Ausgangstext »
◇ ◇ ◇ ◇ ◇

Sigfried Baumann Foto: Sebastian Steegmüller - Sebastian Steegmüller

Nach 47 Jahren geht der Geschäftsführer der Cannstatter Zeitung/Untertürkheimer Zeitung in Ruhestand.

Bad CannstattEs ist eine besondere Zäsur: Am 31. Dezember 2019 geht der Geschäftsführer der Cannstatter und Untertürkheimer Zeitung, Sigfried Baumann, in Ruhestand. 47 Jahre lang hat sich er das Zeitungsmachen auf die Fahnen geschrieben und die Gestalt sowie den Inhalt des Blattes entscheidend geprägt. Aber auch äußerst erfolgreiche Veranstaltungen wie beispielsweise die „Sommer-Schlagerparty“ und den „Adventszauber“ hat der umtriebige Macher initiiert sowie rund 200 Leserreisen organisiert und vor Ort als Reiseleiter umgesetzt. In dieser Zeit hat der 66-Jährige so einiges erlebt. Denn wer kann schon von sich sagen, vor laufenden Kameras ein Streitgespräch mit Hans-Joachim Kulenkampff geführt, Gratisständchen von Florian Silbereisen bekommen oder als Ghostwriter für Jürgen Klinsmann fungiert zu haben?

◇ ◇ ◇ ◇ ◇

Datenauszug »

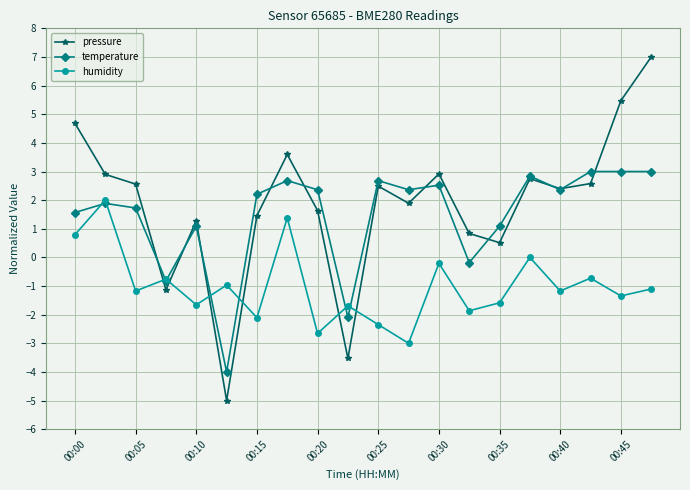

List the series in order of their peak value, highest first.

pressure, temperature, humidity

◇ ◇ ◇ ◇ ◇

Aufgabenstellung »
An welchem Tag geht Sigfried Baumann laut dem Artikel über seinen Abschied in den Ruhestand?

Antwort »
Am 31. Dezember 2019.